[Dataset entries]
%%

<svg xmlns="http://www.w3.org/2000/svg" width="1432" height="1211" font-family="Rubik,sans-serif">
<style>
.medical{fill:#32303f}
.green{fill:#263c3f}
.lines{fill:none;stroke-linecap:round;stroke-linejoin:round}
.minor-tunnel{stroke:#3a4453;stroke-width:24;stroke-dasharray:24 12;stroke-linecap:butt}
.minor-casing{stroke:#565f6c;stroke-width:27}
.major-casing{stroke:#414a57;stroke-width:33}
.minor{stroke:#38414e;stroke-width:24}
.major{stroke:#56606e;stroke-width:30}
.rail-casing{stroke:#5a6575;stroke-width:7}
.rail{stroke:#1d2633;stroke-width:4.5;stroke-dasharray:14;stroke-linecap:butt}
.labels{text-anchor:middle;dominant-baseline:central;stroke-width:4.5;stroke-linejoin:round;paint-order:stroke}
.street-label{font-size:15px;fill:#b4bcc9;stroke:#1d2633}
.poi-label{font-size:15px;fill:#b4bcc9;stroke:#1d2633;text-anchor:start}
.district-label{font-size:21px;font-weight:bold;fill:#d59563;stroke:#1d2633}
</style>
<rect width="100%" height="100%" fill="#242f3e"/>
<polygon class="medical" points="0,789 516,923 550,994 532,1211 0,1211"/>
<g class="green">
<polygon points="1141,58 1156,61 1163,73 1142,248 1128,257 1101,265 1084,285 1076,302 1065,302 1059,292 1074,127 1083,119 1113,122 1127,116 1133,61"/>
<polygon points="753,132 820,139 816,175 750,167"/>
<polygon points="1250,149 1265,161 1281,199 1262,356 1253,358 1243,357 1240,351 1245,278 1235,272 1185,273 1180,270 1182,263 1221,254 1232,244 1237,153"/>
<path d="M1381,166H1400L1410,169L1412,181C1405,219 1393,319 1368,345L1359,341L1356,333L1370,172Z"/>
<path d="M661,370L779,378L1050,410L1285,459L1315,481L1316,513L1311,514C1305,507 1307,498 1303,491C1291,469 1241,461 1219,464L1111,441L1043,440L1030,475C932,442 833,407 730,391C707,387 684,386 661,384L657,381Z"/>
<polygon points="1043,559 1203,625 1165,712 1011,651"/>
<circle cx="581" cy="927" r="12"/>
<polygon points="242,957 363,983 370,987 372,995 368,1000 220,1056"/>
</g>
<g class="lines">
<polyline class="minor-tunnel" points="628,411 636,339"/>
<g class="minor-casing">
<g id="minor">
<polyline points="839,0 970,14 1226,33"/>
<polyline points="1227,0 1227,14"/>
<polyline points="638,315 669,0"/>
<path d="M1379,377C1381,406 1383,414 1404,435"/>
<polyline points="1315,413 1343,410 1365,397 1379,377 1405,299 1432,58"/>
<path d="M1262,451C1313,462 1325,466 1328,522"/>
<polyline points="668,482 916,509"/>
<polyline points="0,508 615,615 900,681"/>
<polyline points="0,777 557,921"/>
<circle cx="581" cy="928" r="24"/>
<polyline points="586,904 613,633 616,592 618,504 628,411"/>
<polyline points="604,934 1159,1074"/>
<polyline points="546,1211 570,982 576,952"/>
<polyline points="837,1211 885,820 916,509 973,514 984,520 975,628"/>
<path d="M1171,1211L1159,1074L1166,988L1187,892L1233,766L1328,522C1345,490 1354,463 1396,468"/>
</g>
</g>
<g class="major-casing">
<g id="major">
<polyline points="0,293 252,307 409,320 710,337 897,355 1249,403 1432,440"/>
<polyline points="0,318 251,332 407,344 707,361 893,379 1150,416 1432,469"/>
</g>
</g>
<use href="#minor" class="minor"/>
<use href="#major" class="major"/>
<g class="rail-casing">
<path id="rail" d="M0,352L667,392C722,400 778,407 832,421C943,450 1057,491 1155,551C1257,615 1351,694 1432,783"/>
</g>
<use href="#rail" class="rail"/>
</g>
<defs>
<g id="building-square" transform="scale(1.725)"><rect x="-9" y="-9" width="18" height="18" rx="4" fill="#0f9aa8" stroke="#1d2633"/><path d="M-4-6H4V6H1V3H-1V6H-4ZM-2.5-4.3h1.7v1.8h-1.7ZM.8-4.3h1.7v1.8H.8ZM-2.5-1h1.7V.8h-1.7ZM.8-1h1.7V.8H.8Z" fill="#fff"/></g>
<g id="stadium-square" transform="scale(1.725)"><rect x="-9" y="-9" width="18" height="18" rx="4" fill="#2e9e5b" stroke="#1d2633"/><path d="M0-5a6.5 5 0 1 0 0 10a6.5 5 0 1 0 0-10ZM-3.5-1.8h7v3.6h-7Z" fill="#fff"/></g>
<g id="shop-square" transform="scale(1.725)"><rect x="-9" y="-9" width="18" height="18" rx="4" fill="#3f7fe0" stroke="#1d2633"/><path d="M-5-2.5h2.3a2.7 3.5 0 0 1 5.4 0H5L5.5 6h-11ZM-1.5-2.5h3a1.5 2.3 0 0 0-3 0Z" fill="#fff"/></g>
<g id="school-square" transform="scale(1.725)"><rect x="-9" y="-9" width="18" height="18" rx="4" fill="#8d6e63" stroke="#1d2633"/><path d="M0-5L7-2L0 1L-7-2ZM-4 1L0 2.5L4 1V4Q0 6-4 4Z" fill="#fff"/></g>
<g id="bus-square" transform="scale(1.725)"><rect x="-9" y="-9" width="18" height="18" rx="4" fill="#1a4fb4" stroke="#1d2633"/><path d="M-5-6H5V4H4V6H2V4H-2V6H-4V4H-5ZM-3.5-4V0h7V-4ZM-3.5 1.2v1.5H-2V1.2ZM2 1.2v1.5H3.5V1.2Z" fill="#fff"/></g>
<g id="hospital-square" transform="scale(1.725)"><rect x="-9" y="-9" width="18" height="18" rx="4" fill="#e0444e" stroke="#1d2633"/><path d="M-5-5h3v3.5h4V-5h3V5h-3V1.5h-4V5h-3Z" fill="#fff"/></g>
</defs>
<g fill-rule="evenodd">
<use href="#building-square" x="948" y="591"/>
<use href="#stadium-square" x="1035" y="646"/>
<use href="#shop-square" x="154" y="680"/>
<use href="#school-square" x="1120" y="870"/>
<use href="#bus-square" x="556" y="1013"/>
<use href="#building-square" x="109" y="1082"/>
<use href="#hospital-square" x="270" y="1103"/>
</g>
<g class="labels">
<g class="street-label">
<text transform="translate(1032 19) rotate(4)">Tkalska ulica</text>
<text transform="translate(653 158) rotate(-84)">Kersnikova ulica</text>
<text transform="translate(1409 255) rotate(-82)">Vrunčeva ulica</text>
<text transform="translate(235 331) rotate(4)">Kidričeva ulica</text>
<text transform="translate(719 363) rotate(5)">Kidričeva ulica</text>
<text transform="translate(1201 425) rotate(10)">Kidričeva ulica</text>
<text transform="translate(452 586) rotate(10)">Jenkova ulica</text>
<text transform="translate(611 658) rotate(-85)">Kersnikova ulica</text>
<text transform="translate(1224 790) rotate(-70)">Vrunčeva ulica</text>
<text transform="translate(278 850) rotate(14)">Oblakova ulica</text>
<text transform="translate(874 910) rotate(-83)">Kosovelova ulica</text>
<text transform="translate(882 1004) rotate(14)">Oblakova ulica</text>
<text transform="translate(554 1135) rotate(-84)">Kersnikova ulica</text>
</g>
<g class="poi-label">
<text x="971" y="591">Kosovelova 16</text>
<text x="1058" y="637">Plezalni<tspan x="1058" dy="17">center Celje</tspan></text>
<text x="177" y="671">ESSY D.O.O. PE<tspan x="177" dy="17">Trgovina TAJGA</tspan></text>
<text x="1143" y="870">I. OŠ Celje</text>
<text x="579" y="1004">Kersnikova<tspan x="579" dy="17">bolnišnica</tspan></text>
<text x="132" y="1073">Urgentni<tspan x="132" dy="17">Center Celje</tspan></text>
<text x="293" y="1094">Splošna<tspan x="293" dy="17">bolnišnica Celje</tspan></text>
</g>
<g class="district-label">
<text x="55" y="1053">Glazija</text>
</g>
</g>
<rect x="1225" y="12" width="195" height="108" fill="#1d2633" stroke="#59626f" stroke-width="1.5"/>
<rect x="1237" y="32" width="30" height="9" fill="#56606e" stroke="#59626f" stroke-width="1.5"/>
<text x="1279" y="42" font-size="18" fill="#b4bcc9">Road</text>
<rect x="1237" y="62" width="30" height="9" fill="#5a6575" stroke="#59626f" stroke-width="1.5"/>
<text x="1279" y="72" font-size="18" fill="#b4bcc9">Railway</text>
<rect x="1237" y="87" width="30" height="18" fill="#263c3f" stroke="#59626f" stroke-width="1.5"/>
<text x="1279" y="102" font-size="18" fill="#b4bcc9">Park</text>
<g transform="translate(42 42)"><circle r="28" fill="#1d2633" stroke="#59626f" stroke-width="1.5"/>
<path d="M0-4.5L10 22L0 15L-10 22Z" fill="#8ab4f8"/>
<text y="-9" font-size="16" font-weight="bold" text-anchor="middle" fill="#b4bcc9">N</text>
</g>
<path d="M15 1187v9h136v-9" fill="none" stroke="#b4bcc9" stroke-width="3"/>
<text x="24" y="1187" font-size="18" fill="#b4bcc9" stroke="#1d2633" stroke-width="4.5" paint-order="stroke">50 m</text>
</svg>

%%

- **Problem statement**: Search the lines above for the string "middle" and copy each line that has it.

- **Answer to this problem**:
.labels{text-anchor:middle;dominant-baseline:central;stroke-width:4.5;stroke-linejoin:round;paint-order:stroke}
<text y="-9" font-size="16" font-weight="bold" text-anchor="middle" fill="#b4bcc9">N</text>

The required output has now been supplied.